──────── GIVEN DATA

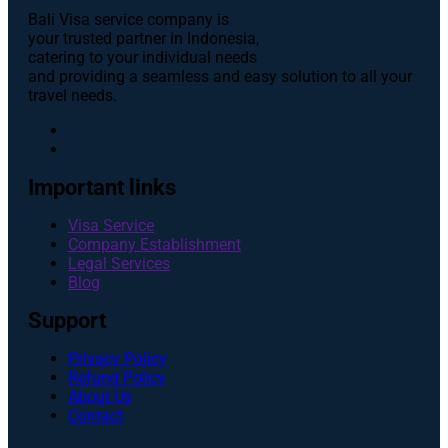
Bali Visa service сompany is
your trusted partner in Indonesia,
catering to your individual needs
and providing a seamless and easy solution to all your
travel needs.
Important links
Visa Service
Company Establishment
Legal Services
Blog
Support
Privacy Policy
Refund Policy
About Us
Contact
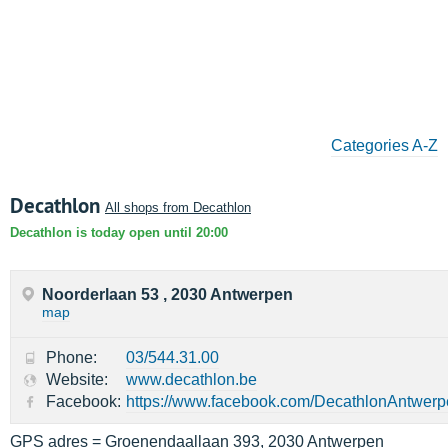
Categories A-Z
Decathlon
All shops from Decathlon
Decathlon is today open until 20:00
Noorderlaan 53 , 2030 Antwerpen
map
Phone:
03/544.31.00
Website:
www.decathlon.be
Facebook:
https://www.facebook.com/DecathlonAntwer
GPS adres = Groenendaallaan 393, 2030 Antwerpen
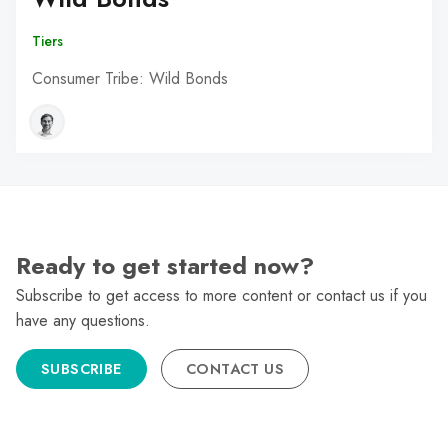
Tiers
Consumer Tribe: Wild Bonds
Ready to get started now?
Subscribe to get access to more content or contact us if you
have any questions.
SUBSCRIBE
CONTACT US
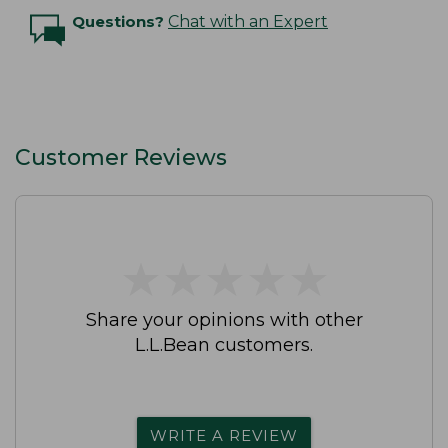
Questions?
Chat with an Expert
Customer Reviews
★
★
★
★
★
★
★
★
★
★
Share your opinions with other
L.L.Bean customers.
WRITE A REVIEW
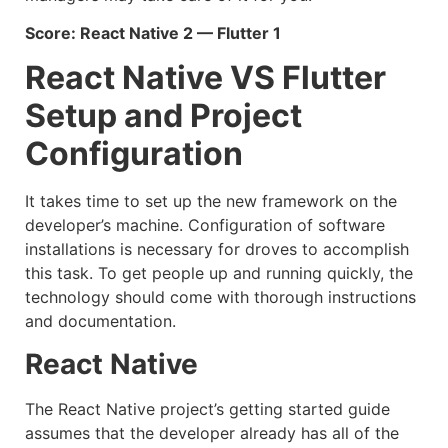
Score: React Native 2 — Flutter 1
React Native VS Flutter
Setup and Project
Configuration
It takes time to set up the new framework on the
developer’s machine. Configuration of software
installations is necessary for droves to accomplish
this task. To get people up and running quickly, the
technology should come with thorough instructions
and documentation.
React Native
The React Native project’s getting started guide
assumes that the developer already has all of the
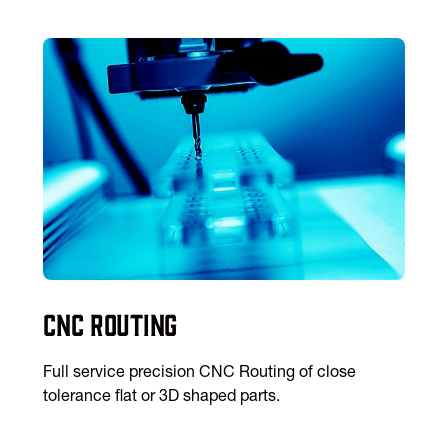
CNC Routing
Full service precision CNC Routing of close
tolerance flat or 3D shaped parts.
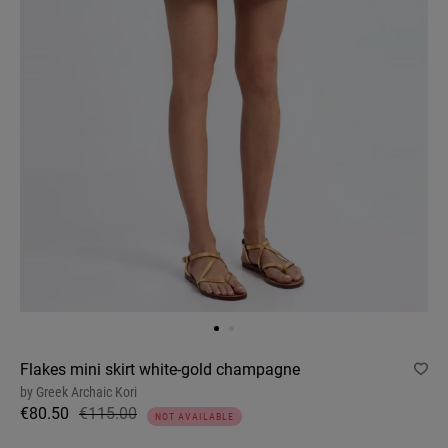
Flakes mini skirt white-gold champagne
by
Greek Archaic Kori
€80.50
€115.00
NOT AVAILABLE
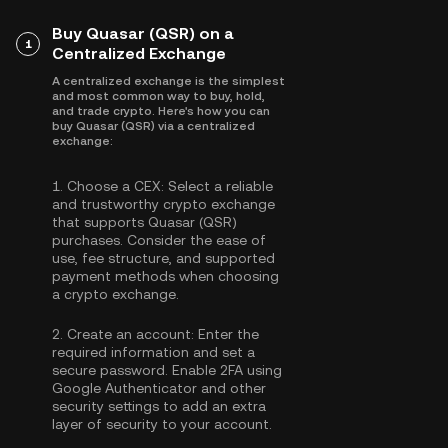
Buy Quasar (QSR) on a
1
Centralized Exchange
A centralized exchange is the simplest
and most common way to buy, hold,
and trade crypto. Here's how you can
buy Quasar (QSR) via a centralized
exchange:
1.
Choose a CEX:
Select a reliable
and trustworthy crypto exchange
that supports Quasar (QSR)
purchases. Consider the ease of
use, fee structure, and supported
payment methods when choosing
a crypto exchange.
2.
Create an account:
Enter the
required information and set a
secure password. Enable
2FA using
Google Authenticator
and other
security settings to add an extra
layer of security to your account.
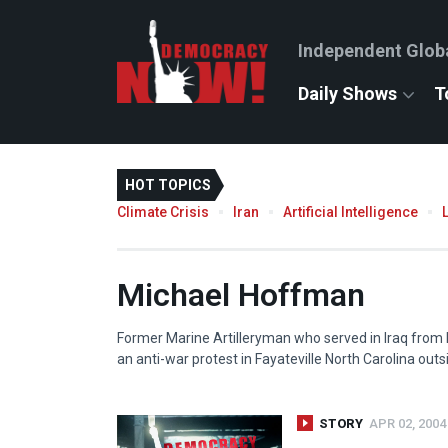
Independent Glob
Daily Shows
T
HOT TOPICS
Climate Crisis
Iran
Artificial Intelligence
Michael Hoffman
Former Marine Artilleryman who served in Iraq from M
an anti-war protest in Fayateville North Carolina outs
STORY
APR 02, 2004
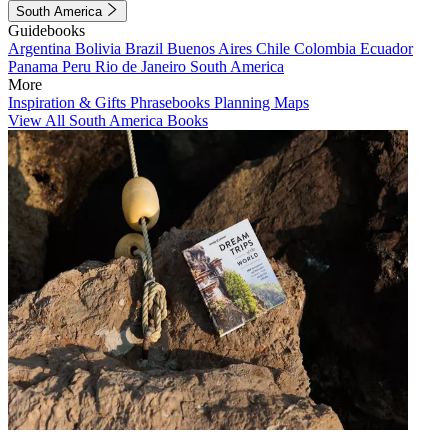
South America
Guidebooks
Argentina
Bolivia
Brazil
Buenos Aires
Chile
Colombia
Ecuador
Panama
Peru
Rio de Janeiro
South America
More
Inspiration & Gifts
Phrasebooks
Planning Maps
View All South America Books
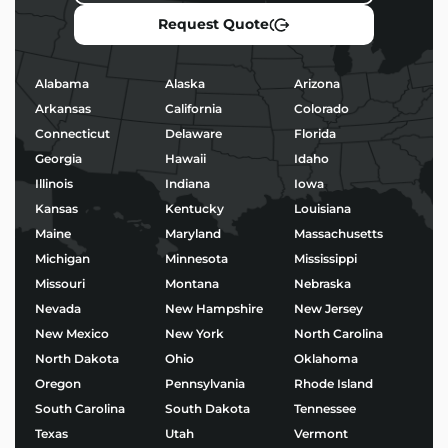
operate efficiently, and stand out in a competitive
Request Quote
market.
Popular Uses for Mac and
Alabama
Alaska
Arizona
Cheese Food Trailers
Arkansas
California
Colorado
Connecticut
Delaware
Florida
Morning coffee service and baked goods
Georgia
Hawaii
Idaho
Taco stands or birria pop-ups
BBQ, burgers, and fried chicken
Illinois
Indiana
Iowa
Ice cream, shaved ice, or boba tea
Kansas
Kentucky
Louisiana
Wood-fired pizza and gourmet street food
Maine
Maryland
Massachusetts
Michigan
Minnesota
Mississippi
No matter your niche, we’ll help you build a trailer
Missouri
Montana
Nebraska
that’s not only functional – but built to impress.
Nevada
New Hampshire
New Jersey
Start Building Your Mac
New Mexico
New York
North Carolina
and Cheese Food Trailers
North Dakota
Ohio
Oklahoma
Today
Oregon
Pennsylvania
Rhode Island
South Carolina
South Dakota
Tennessee
Ready to bring your food business vision to life?
Texas
Utah
Vermont
Explore our
Mac and Cheese Food Trailers
and start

────────────────

• [WORK TO BE COMPLETED]:
Collect each line in the records above where the word "that" appears, and copy those lines one per line.

• [FINAL ANSWER]:
assumes that the developer already has all of the
that supports Quasar (QSR)
that’s not only functional – but built to impress.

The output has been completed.